→ **ZADANIE DO WYKONANIA**
Proszę przedstawić w formie listy numerowanej wiersze od pierwszego do wiersza zawierającego „approaching from the”, włącznie z oboma skrajnymi, z pominięciem pustych wierszy.

Zapisane wiersze:
□ □ □ □

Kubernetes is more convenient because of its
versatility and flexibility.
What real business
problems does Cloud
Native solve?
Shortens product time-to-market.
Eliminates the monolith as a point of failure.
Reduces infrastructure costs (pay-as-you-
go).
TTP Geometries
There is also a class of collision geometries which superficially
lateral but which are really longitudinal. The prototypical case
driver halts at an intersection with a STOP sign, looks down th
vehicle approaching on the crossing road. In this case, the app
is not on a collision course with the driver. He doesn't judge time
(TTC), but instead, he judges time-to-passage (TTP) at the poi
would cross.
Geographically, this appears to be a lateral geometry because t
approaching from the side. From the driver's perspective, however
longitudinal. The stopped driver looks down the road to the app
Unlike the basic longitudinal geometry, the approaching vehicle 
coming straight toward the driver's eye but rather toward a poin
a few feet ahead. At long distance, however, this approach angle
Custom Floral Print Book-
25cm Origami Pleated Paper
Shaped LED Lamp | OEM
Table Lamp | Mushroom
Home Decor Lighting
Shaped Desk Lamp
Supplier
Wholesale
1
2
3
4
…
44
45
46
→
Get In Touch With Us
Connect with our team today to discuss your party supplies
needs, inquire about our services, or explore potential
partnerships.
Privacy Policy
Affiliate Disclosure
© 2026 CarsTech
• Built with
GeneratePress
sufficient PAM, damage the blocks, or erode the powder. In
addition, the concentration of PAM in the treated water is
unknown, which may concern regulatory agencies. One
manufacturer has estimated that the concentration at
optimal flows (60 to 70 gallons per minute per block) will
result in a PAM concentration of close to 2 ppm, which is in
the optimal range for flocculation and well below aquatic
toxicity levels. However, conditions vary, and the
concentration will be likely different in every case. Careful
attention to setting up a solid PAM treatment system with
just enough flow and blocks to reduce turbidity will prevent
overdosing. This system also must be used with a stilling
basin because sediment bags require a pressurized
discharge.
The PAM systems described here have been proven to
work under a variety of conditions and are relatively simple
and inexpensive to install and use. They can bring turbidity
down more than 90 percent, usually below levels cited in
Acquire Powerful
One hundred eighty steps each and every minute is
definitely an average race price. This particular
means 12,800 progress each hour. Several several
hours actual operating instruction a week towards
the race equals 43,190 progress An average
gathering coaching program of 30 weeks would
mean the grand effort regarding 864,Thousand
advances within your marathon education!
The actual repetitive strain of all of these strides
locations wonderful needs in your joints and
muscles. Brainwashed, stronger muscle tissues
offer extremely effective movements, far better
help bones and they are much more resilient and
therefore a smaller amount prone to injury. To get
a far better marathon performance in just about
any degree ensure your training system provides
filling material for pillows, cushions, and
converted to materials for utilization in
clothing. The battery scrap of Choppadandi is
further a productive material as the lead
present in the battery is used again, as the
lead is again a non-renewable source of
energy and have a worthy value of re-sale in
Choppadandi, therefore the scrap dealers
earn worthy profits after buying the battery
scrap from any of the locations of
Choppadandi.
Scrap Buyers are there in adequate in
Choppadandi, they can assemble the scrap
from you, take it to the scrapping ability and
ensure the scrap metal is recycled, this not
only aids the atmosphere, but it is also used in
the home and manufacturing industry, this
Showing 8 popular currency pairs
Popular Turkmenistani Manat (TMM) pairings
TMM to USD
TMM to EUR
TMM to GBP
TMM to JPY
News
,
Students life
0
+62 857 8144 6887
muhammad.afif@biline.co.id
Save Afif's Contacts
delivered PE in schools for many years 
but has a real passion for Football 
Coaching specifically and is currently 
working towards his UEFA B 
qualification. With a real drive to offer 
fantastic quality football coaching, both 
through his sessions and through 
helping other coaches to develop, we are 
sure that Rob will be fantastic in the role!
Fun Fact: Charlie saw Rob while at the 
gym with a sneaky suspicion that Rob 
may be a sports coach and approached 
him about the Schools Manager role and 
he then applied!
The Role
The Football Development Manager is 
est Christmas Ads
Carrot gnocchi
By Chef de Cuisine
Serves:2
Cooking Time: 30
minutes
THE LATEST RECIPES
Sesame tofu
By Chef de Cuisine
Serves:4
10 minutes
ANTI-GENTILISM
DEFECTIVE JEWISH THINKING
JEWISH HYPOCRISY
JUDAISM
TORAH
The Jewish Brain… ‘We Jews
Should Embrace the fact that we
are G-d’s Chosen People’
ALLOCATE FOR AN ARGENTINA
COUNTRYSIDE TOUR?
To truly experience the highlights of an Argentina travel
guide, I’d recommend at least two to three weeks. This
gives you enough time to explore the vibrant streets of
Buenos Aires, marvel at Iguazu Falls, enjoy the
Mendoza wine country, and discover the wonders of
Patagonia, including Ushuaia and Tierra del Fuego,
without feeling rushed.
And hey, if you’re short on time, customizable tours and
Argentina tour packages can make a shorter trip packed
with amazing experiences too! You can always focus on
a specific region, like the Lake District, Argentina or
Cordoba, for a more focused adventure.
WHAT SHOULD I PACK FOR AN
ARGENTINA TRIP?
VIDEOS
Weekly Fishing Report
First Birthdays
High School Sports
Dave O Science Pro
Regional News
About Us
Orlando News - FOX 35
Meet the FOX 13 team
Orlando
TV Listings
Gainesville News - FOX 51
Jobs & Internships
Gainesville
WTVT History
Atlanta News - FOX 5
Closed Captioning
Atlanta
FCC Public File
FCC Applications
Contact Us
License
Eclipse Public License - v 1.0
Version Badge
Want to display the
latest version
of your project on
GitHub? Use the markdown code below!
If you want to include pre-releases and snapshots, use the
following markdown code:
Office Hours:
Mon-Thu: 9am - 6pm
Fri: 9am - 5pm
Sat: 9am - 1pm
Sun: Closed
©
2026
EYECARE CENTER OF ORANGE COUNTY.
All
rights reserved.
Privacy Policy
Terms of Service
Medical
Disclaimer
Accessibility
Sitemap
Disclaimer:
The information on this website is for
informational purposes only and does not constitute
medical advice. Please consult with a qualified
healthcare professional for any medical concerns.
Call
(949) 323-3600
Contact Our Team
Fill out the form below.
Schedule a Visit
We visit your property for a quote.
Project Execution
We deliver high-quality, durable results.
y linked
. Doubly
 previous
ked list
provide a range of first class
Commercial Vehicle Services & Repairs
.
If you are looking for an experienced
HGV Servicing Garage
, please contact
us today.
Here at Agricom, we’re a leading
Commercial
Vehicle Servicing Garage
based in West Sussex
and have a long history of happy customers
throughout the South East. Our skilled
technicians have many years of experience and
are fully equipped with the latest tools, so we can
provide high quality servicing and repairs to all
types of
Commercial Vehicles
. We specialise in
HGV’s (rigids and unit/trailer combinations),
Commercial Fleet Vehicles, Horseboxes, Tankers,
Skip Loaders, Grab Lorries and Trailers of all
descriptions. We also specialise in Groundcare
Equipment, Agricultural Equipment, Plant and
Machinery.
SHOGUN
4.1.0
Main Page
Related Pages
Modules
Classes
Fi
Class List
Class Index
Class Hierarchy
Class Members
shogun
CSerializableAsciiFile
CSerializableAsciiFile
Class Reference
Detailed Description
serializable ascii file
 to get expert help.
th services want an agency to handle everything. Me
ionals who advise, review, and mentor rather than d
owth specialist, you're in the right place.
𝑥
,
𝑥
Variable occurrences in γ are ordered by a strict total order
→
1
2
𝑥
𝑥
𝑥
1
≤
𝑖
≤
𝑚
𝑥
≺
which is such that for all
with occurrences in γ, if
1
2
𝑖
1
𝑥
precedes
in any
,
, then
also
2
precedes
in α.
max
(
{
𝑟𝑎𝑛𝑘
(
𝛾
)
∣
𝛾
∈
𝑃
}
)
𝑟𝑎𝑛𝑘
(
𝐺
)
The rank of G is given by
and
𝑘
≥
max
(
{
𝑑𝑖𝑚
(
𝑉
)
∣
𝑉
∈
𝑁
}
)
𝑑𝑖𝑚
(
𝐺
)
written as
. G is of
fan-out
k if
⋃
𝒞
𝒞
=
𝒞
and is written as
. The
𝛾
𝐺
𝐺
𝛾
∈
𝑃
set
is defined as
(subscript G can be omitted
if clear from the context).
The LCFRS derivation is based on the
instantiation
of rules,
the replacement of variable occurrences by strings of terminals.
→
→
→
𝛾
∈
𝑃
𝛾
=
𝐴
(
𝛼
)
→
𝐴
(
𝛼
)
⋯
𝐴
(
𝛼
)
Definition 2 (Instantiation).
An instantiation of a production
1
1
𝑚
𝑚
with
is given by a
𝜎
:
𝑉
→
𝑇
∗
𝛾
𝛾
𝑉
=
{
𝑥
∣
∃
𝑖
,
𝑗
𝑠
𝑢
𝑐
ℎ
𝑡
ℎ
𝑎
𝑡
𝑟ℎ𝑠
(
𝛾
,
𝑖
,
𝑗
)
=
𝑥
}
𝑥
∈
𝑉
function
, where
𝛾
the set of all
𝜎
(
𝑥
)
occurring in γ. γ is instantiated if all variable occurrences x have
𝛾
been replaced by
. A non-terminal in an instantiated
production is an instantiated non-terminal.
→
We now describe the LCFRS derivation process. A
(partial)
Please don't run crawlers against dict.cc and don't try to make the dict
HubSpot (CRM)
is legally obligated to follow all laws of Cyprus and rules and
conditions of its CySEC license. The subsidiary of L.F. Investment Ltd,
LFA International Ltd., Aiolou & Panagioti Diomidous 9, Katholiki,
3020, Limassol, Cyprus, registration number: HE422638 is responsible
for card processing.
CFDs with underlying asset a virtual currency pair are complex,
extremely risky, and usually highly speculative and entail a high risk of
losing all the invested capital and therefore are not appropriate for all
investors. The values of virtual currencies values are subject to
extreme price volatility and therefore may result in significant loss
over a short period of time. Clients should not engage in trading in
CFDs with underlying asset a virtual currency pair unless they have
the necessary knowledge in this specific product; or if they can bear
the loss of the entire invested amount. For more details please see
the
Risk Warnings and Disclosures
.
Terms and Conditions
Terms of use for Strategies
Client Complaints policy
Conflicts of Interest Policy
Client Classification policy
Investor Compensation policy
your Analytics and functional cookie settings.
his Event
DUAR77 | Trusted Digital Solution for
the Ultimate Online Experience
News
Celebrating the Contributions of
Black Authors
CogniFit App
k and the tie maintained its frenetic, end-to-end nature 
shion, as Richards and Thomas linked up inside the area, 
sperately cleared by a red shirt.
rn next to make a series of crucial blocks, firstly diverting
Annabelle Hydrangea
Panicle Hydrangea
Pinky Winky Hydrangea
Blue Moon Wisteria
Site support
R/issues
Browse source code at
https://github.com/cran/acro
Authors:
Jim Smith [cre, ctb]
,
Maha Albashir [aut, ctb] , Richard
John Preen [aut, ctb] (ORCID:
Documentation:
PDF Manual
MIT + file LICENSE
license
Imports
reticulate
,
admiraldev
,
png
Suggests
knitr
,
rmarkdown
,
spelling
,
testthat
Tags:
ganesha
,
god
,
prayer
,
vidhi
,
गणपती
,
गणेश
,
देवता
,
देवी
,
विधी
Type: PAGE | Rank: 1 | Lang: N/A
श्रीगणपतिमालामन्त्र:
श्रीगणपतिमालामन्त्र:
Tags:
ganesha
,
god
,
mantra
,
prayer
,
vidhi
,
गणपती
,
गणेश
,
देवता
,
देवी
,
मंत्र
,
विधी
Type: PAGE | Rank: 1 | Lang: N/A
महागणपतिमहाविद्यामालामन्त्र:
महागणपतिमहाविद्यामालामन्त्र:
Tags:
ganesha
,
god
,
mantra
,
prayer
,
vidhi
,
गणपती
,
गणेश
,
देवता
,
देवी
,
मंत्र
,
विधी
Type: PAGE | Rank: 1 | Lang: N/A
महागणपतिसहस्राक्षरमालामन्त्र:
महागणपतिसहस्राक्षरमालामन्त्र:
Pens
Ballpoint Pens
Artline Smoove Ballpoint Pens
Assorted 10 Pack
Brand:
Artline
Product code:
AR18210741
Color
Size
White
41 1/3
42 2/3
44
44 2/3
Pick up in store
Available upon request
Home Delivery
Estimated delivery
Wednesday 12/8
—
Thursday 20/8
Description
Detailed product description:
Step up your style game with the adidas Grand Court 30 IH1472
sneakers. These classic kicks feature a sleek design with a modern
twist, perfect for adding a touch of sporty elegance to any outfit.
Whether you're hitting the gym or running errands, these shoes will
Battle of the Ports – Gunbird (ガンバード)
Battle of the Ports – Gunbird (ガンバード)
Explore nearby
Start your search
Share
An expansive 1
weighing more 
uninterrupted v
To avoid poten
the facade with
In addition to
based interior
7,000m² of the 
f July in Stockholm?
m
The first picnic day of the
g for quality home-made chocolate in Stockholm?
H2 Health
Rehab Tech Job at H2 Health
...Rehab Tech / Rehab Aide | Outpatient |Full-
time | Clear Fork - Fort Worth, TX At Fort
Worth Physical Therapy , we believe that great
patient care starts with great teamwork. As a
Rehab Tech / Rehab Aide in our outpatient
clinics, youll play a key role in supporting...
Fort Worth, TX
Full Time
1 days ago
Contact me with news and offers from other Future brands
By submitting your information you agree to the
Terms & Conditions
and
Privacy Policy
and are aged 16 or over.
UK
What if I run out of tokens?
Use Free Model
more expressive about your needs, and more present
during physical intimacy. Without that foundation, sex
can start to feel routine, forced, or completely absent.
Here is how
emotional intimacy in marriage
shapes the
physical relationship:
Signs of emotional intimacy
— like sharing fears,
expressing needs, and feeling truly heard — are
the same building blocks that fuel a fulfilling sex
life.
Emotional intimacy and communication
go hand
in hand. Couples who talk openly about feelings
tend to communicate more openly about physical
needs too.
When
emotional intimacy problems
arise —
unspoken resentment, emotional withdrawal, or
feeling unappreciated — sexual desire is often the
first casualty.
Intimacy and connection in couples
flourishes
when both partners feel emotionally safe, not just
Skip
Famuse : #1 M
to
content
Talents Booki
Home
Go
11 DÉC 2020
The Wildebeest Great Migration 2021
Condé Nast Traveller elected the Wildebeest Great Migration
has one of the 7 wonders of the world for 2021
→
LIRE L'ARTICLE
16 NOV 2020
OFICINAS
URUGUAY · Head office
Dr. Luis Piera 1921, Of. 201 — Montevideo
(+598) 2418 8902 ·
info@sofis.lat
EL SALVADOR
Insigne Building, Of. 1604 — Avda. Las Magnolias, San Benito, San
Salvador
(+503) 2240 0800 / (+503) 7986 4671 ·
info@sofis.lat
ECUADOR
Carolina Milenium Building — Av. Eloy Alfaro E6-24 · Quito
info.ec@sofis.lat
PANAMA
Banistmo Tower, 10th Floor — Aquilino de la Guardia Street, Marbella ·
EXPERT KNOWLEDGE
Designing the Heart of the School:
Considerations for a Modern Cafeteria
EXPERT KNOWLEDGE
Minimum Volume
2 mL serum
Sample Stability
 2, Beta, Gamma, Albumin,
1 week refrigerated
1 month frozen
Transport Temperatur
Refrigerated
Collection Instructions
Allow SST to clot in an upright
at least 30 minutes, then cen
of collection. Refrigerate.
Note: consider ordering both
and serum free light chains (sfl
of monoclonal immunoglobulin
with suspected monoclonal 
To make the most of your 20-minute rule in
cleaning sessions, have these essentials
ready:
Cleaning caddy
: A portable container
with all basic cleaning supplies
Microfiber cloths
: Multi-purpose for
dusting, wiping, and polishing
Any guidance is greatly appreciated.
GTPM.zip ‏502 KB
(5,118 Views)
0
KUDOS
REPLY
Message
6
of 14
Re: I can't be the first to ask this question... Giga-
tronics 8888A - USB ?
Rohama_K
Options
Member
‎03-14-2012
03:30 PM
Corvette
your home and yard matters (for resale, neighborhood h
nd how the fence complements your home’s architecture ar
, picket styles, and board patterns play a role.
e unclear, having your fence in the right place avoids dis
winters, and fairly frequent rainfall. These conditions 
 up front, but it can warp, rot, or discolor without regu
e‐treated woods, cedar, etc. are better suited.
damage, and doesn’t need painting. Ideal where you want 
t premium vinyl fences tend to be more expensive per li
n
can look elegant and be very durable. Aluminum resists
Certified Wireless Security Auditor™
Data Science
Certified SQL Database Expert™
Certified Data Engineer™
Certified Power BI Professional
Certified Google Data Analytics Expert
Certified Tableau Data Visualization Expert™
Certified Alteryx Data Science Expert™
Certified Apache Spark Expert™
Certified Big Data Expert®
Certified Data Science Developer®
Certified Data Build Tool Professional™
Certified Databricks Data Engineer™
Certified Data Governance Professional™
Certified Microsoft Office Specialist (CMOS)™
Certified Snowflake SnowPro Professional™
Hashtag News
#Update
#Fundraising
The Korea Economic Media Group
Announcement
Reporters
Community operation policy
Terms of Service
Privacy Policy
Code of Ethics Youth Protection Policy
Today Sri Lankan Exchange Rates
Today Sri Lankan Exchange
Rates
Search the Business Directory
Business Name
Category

□ □ □ □

→ **ODPOWIEDŹ**
1. Kubernetes is more convenient because of its
2. versatility and flexibility.
3. What real business
4. problems does Cloud
5. Native solve?
6. Shortens product time-to-market.
7. Eliminates the monolith as a point of failure.
8. Reduces infrastructure costs (pay-as-you-
9. go).
10. TTP Geometries
11. There is also a class of collision geometries which superficially
12. lateral but which are really longitudinal. The prototypical case
13. driver halts at an intersection with a STOP sign, looks down th
14. vehicle approaching on the crossing road. In this case, the app
15. is not on a collision course with the driver. He doesn't judge time
16. (TTC), but instead, he judges time-to-passage (TTP) at the poi
17. would cross.
18. Geographically, this appears to be a lateral geometry because t
19. approaching from the side. From the driver's perspective, however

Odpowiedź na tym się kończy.